Braugher glowers, and 'Thief' rings hollow

March 28, 2006|Matthew Gilbert, Globe Staff

I'm supposed to go gaga over ''Thief," which arrives with the kind of pedigree that helps TV critics maintain their professional self-esteem. First of all, it's an original drama from FX, the prestige basic-cable home of three TV highs, ''The Shield," ''Rescue Me," and ''Nip/Tuck." Even more than pay channels such as Showtime, FX has forged a distinctive, daring identity, and its shows are year-end Top 10 regulars.

And ''Thief," which premieres tonight at 10, stars Andre Braugher, the implosive/explosive actor who helped fuel the crime-time powerhouse ''Homicide: Life on the Street." With his ''Homicide" cred, along with a pair of fierce eyes on his gravely still face, Braugher has become one of those performers who verge on being over-celebrated for being under-acknowledged. We have to praise him like we should.

But ''Thief" left me cold. It walks the walk of Important Series Television, but no matter how hard it tries to be gutsy and existential, it rings hollow. The six-part series, in which Braugher plays heist artist Nick Atwater, takes itself much too seriously. Creator Norman Morrill desperately wants to paint a ''Sopranos"-esque portrait of a morally disfigured man who is sympathetic as he moves between his family and his family of crooks. The current thinking is that by posing a man's familial instinct and midlife agita against his criminal ruthlessness, you are automatically creating layered ''quality drama."
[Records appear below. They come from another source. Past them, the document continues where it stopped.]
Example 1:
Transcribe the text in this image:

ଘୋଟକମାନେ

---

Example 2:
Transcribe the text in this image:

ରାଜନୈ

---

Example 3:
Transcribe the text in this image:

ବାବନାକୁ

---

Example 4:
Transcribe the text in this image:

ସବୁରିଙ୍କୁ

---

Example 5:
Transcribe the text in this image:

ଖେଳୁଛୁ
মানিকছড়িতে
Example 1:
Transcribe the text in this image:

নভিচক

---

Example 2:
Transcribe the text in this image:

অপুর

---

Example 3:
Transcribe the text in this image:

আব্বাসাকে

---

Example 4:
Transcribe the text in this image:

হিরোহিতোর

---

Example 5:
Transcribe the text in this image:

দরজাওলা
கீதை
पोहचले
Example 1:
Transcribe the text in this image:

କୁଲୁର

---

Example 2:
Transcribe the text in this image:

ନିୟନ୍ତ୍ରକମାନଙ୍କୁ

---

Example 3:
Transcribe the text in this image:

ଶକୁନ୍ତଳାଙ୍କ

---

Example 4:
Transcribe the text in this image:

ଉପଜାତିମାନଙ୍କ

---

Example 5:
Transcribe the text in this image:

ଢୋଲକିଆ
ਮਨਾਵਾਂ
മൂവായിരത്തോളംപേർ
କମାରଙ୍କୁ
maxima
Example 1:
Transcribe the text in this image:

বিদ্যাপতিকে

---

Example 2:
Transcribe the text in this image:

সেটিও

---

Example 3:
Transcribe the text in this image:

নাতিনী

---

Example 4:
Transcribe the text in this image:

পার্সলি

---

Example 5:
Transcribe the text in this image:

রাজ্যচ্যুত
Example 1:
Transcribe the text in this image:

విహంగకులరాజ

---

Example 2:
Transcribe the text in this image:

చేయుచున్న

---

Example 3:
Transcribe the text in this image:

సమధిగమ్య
But after the breezy opening scenes, ''Thief" turns into a slog, a ponderous soap opera steeped in thick, humorless atmosphere. Everything about the show telegraphs weightiness, from Braugher's grim expressions to his gloomily lighted modern home in New Orleans; but the script never delivers. It's NBC's ''Heist" in a blue funk. The characters are depressed, and depressing, and they're swept up in so many big tragedies in the first two hours they seem caught in a waking nightmare.
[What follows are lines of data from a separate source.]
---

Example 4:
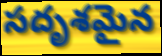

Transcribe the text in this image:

సదృశమైన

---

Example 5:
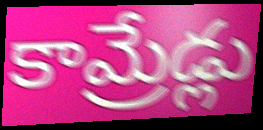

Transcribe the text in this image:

కామ్రేడ్లు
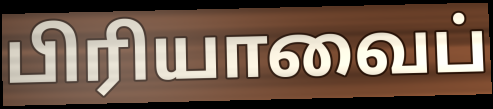
பிரியாவைப்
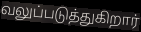
வலுப்படுத்துகிறார்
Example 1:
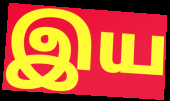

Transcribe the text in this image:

இய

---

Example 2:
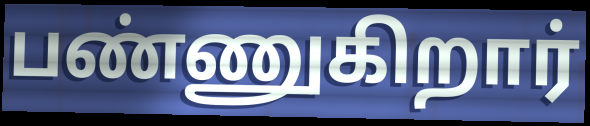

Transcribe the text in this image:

பண்ணுகிறார்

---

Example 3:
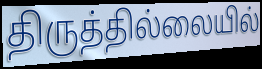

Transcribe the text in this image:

திருத்தில்லையில்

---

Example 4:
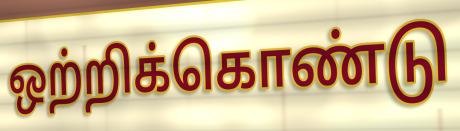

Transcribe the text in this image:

ஒற்றிக்கொண்டு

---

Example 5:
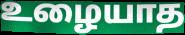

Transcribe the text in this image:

உழையாத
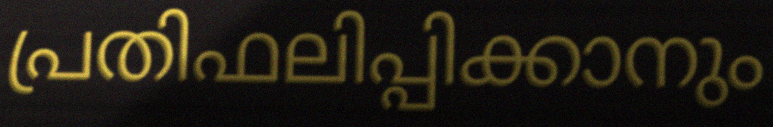
പ്രതിഫലിപ്പിക്കാനും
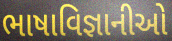
ભાષાવિજ્ઞાનીઓ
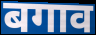
बगाव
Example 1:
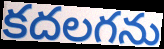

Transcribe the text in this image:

కదలగను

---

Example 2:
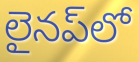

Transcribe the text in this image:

లైనప్‌లో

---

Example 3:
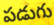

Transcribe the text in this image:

పడుగు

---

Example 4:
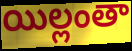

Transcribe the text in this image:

యిల్లంతా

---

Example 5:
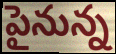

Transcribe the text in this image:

పైనున్న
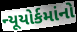
ન્યૂયોર્કમાંનો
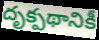
దృక్పథానికీ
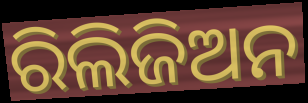
ରିଲିଜିଅନ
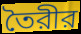
তৈরীর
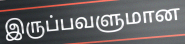
இருப்பவளுமான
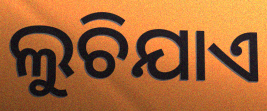
ଲୁଚିଯାଏ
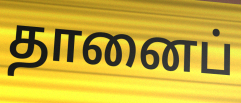
தானைப்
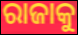
ରାଜାକୁ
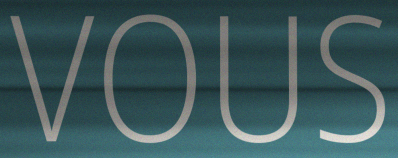
VOUS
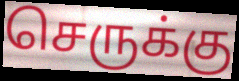
செருக்கு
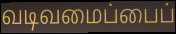
வடிவமைப்பைப்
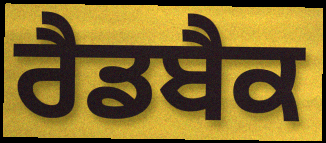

The series starts with a robbery in San Francisco, after which Nick and his guys will return to New Orleans (filming moved to Shreveport after Hurricane Katrina). Mid-heist, after tunneling into a bank safe, Nick takes a cellphone call from his wife, Wanda (Dina Meyer). Turns out his stepdaughter, Tammi (Mae Whitman), has been brought to the police station for teen misbehavior. And so we get a nicely ironic bit where parent Nick is on the phone with a cop while robbing a bank. But from that moment on, ''Thief" glides into the murk.